* _Task to carry out_: Arrange every line of the records below as a Markdown table with the columns "Row" and "Line", numbering the rows and omitting blank lines.

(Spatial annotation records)

* * * * *

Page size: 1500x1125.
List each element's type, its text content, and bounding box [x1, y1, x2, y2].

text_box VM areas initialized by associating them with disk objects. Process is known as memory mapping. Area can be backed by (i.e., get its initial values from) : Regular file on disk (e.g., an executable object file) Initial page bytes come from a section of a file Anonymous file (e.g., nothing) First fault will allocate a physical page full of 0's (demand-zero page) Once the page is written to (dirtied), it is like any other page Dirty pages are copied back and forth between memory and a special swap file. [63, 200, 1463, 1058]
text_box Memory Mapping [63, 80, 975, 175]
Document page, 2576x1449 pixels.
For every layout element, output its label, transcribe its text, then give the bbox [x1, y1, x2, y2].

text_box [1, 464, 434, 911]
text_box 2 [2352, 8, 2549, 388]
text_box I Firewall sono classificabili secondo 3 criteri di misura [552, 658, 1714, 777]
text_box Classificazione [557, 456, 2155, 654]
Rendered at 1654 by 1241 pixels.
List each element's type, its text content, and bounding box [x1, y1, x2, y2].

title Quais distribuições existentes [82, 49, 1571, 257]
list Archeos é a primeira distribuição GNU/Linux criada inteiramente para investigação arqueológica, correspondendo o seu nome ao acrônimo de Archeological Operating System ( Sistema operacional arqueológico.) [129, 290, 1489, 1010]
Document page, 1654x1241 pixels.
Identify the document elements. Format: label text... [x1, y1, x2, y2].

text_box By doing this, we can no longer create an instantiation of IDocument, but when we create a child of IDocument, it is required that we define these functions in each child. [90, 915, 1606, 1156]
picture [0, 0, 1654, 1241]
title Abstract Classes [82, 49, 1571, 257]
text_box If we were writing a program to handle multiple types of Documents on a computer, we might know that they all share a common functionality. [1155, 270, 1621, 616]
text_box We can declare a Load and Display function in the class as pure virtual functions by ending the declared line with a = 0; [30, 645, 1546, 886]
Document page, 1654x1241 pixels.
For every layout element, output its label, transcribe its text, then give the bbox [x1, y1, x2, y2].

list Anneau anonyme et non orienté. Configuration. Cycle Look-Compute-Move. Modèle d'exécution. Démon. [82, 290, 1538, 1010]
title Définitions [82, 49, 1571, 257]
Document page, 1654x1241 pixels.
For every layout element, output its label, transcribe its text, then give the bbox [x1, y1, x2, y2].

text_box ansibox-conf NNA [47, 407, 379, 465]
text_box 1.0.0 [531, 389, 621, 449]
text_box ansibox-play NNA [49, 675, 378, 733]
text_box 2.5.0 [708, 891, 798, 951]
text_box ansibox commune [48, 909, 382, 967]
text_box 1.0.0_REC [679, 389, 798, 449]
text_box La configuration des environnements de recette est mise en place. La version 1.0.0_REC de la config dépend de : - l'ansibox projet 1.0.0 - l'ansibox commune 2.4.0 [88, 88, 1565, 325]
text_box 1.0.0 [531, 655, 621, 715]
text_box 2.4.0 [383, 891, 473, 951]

* * * * *

* _The answer_:
| Row | Line |
|---|---|
| 1 | Page size: 1500x1125. |
| 2 | List each element's type, its text content, and bounding box [x1, y1, x2, y2]. |
| 3 | text_box VM areas initialized by associating them with disk objects. Process is known as memory mapping. Area can be backed by (i.e., get its initial values from) : Regular file on disk (e.g., an executable object file) Initial page bytes come from a section of a file Anonymous file (e.g., nothing) First fault will allocate a physical page full of 0's (demand-zero page) Once the page is written to (dirtied), it is like any other page Dirty pages are copied back and forth between memory and a special swap file. [63, 200, 1463, 1058] |
| 4 | text_box Memory Mapping [63, 80, 975, 175] |
| 5 | Document page, 2576x1449 pixels. |
| 6 | For every layout element, output its label, transcribe its text, then give the bbox [x1, y1, x2, y2]. |
| 7 | text_box [1, 464, 434, 911] |
| 8 | text_box 2 [2352, 8, 2549, 388] |
| 9 | text_box I Firewall sono classificabili secondo 3 criteri di misura [552, 658, 1714, 777] |
| 10 | text_box Classificazione [557, 456, 2155, 654] |
| 11 | Rendered at 1654 by 1241 pixels. |
| 12 | List each element's type, its text content, and bounding box [x1, y1, x2, y2]. |
| 13 | title Quais distribuições existentes [82, 49, 1571, 257] |
| 14 | list Archeos é a primeira distribuição GNU/Linux criada inteiramente para investigação arqueológica, correspondendo o seu nome ao acrônimo de Archeological Operating System ( Sistema operacional arqueológico.) [129, 290, 1489, 1010] |
| 15 | Document page, 1654x1241 pixels. |
| 16 | Identify the document elements. Format: label text... [x1, y1, x2, y2]. |
| 17 | text_box By doing this, we can no longer create an instantiation of IDocument, but when we create a child of IDocument, it is required that we define these functions in each child. [90, 915, 1606, 1156] |
| 18 | picture [0, 0, 1654, 1241] |
| 19 | title Abstract Classes [82, 49, 1571, 257] |
| 20 | text_box If we were writing a program to handle multiple types of Documents on a computer, we might know that they all share a common functionality. [1155, 270, 1621, 616] |
| 21 | text_box We can declare a Load and Display function in the class as pure virtual functions by ending the declared line with a = 0; [30, 645, 1546, 886] |
| 22 | Document page, 1654x1241 pixels. |
| 23 | For every layout element, output its label, transcribe its text, then give the bbox [x1, y1, x2, y2]. |
| 24 | list Anneau anonyme et non orienté. Configuration. Cycle Look-Compute-Move. Modèle d'exécution. Démon. [82, 290, 1538, 1010] |
| 25 | title Définitions [82, 49, 1571, 257] |
| 26 | Document page, 1654x1241 pixels. |
| 27 | For every layout element, output its label, transcribe its text, then give the bbox [x1, y1, x2, y2]. |
| 28 | text_box ansibox-conf NNA [47, 407, 379, 465] |
| 29 | text_box 1.0.0 [531, 389, 621, 449] |
| 30 | text_box ansibox-play NNA [49, 675, 378, 733] |
| 31 | text_box 2.5.0 [708, 891, 798, 951] |
| 32 | text_box ansibox commune [48, 909, 382, 967] |
| 33 | text_box 1.0.0_REC [679, 389, 798, 449] |
| 34 | text_box La configuration des environnements de recette est mise en place. La version 1.0.0_REC de la config dépend de : - l'ansibox projet 1.0.0 - l'ansibox commune 2.4.0 [88, 88, 1565, 325] |
| 35 | text_box 1.0.0 [531, 655, 621, 715] |
| 36 | text_box 2.4.0 [383, 891, 473, 951] |